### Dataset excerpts

BEGIN

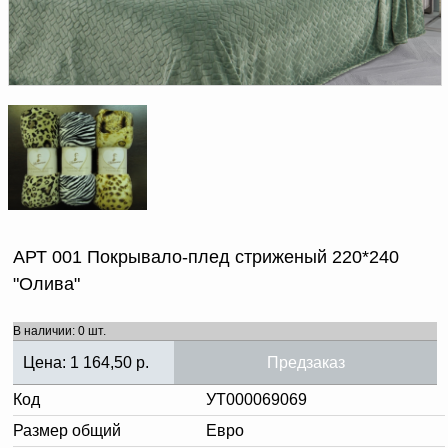
Доверенность на
получение груза
Документы по работе с
персональными данными
Письмо руководителю
Вопросы и ответы
Добавить
Новости | Статьи
в
корзину
АРТ 001 Покрывало-плед стриженый 220*240
"Олива"
В наличии: 0 шт.
Цена:
1 164,50
р.
Предзаказ
Код
УТ000069069
Размер общий
Евро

END

The lines from the one holding "получение груза" to the last line of the entries, both included: retype them exactly and give nothing else.

получение груза
Документы по работе с
персональными данными
Письмо руководителю
Вопросы и ответы
Добавить
Новости | Статьи
в
корзину
АРТ 001 Покрывало-плед стриженый 220*240
"Олива"
В наличии: 0 шт.
Цена:
1 164,50
р.
Предзаказ
Код
УТ000069069
Размер общий
Евро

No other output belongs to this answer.